Vertebrate palaeontology and herpetology with emphasis on tropical faunal change in relation to climate through time.
Research Area
My research focuses on the evolution and ecology of vertebrates over the last 66 million years and how past relationships to global and regional-scale climatic transitions can be developed into forecasting tools for future conservation decisions. To do this, I combine palaeontological fieldwork in equatorial Africa, Southeast Asia, and South America with museum collections and the biology of living species to reconstruct how modern reptile lineages and faunas have evolved and responded to histories of warming and cooling at the hottest latitudes during the hottest intervals.

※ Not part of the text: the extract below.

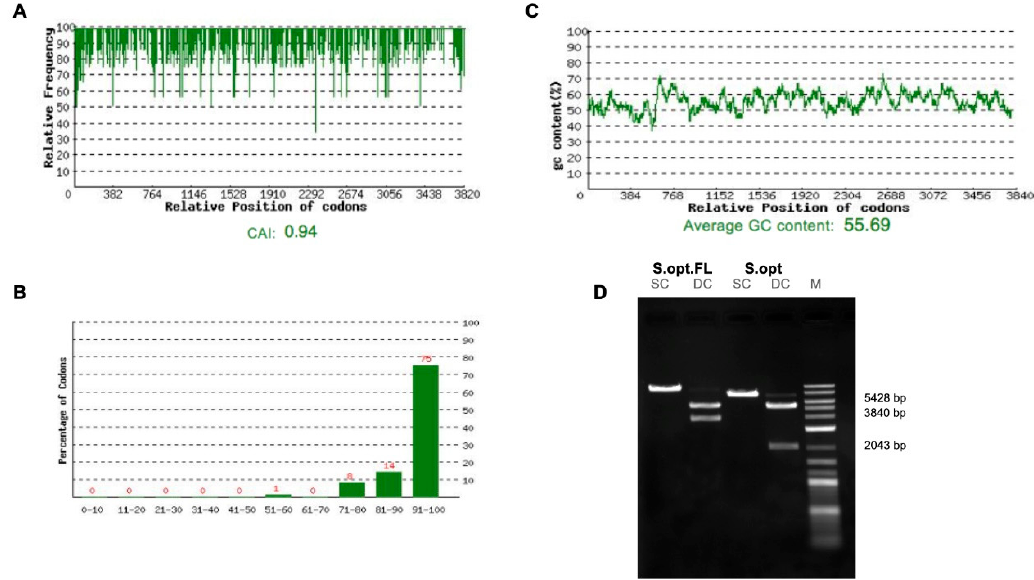
Figure 2. Optimizations of the full-length SARS-CoV-2 spike gene. ( A ) Distribution of codon usage frequency of the spike gene. Codon Adaptation Index (CAI) = 0.94. ( B ) Codon distribution percentage computed as codon quality group. ( C ) GC content adjustment with average equal to 55.69. ( D ) Restriction analysis for the S.opt.FL and S1.opt using single-cut digestion with BamH I and double-cut digestion with BamH I and Nhe I.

My datasets range from anatomies of fossils to physiologies of living species to geochemical proxies for palaeoclimate, and I use methods such as geometric morphometrics to quantify anatomical form, phylogenetic analysis to infer evolutionary relationships, and evolutionary modelling such as ancestral state reconstruction and comparative phylogenetic techniques to reconstruct the histories of functional traits, such as body size, locomotory mode, and feeding morphology, through deep and shallow time. My research is collaborative, and I work with colleagues in North America, Europe, Kenya, Ethiopia, Colombia, and Southeast Asia.
Project Interests
I am interested in a wide range of research topics that examine the vertebrate fossil record but would particularly like to develop projects on the Cenozoic reptiles, such as building palaeoenvironmental proxies from functional traits, reconstructing histories of diversity change in relation to tectonically-mediated climate change in Eastern Africa, and inferring phylogenetic relationships within hyper-diverse clades such as snakes.